Percival was the opposite pole of such a character. He was a clever man, who might have risen in his profession but for his easy-going indolence. I spent many an hour in his cabin. He was a sportsman and a skilled raconteur. His anecdotes helped to while the weary time away. He exaggerated persistently, but this did not disturb me. Besides, if in his narratives he lengthened out the hunt a dozen miles and increased the weight of the fish to an impossible figure, made the brace a dozen and the ten-ton boat a man-of-war, it was not because he was deliberately untruthful.

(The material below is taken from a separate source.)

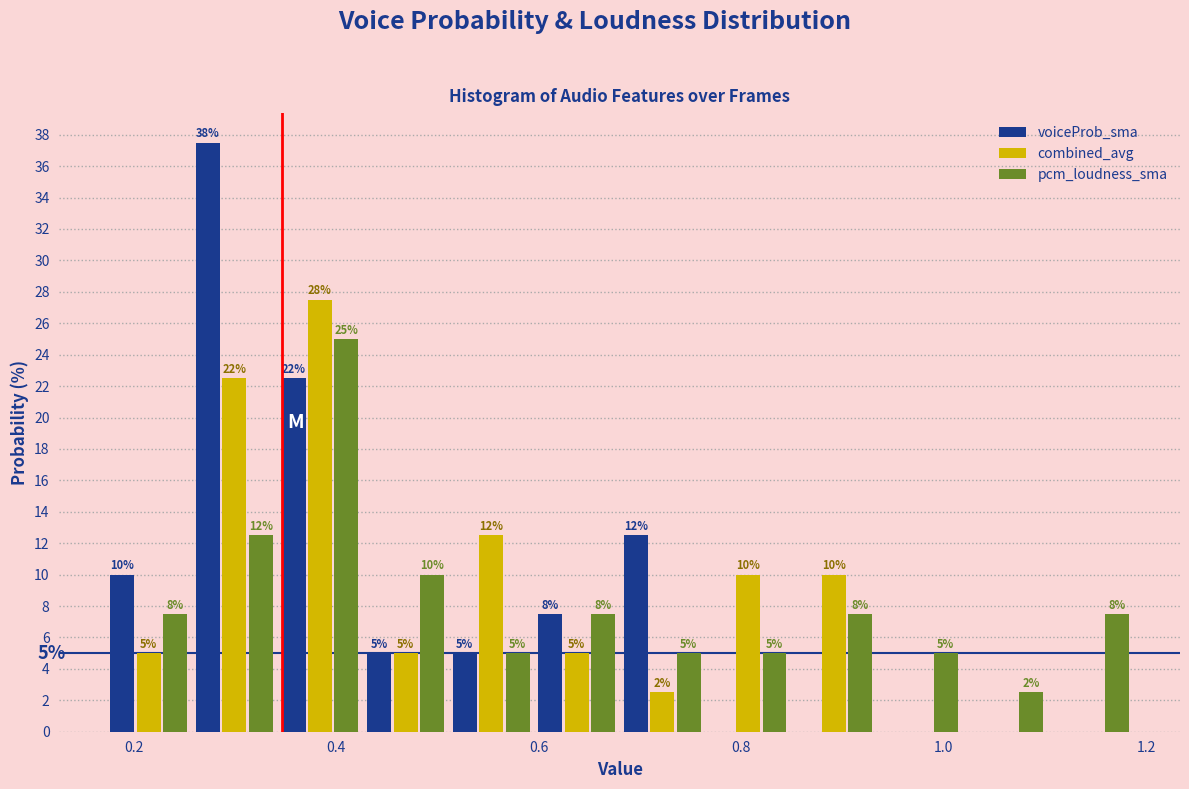

In the pcm_loudness_sma series, which range on the x-axis has the tallest bar?

0.34 to 0.42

He looked back on his feats through the telescope of a strongly magnifying memory. It was more agreeable to me to hear him boast his prowess than have him inquire after the health and treatment of my patient Brande. On this matter he was naturally very curious, and I very reticent.
That Brande did not entirely trust me was evident from his confusion when I surprised him once reading his formula. His anxiety to convince me that it was only a commonplace memorandum was almost ludicrous. I was gla
d to see him anxious about that document. The more carefully he preserved it, and the more faithfully he adhered to its conditions, the better for my experiment. A sense of security followed this incident. It did not last long. It ended that evening.
After a day of almost unendurable heat, I went on deck for a breath of air. We were well out in the Indian Ocean, and soundings were being attempted by some of our naturalists. I sat alone and watched the sun sink down into the glassy ocean on which our rushing vessel was the only thing that moved. As the darkness of that hot, still night gathered, weird gleams of phosphorus broke from the steamer's bows and streamed away behind us in long lines of flashing spangles. Where the swell caused by the passage of the ship rose in curling waves, these, as they splashed into mimic breakers, burst into showers of flamboyant light. The water from the discharge-pipe poured down in a cascade, that shone like silver. Every turn of the screw dashed a thousand flashes on either side, and the heaving of the lead was like the flight of a meteor, as it plunged with a luminous trail far down into the dark unfathomable depths below.
My name was spoken softly. Natalie Brande stood beside me. The spell was complete. The unearthly glamour of the magical scene had been compassed by her. She had called it forth and could disperse it by an effort of her will. I wrenched my mind free from the foolish phantasmagoria.
"I have good news," Natalie said in a low voice. Her tones were soft, musical; her manner caressing. Happiness was in her whole bearing, tenderness in her eyes. Dread oppressed me. "Herbert is now well again."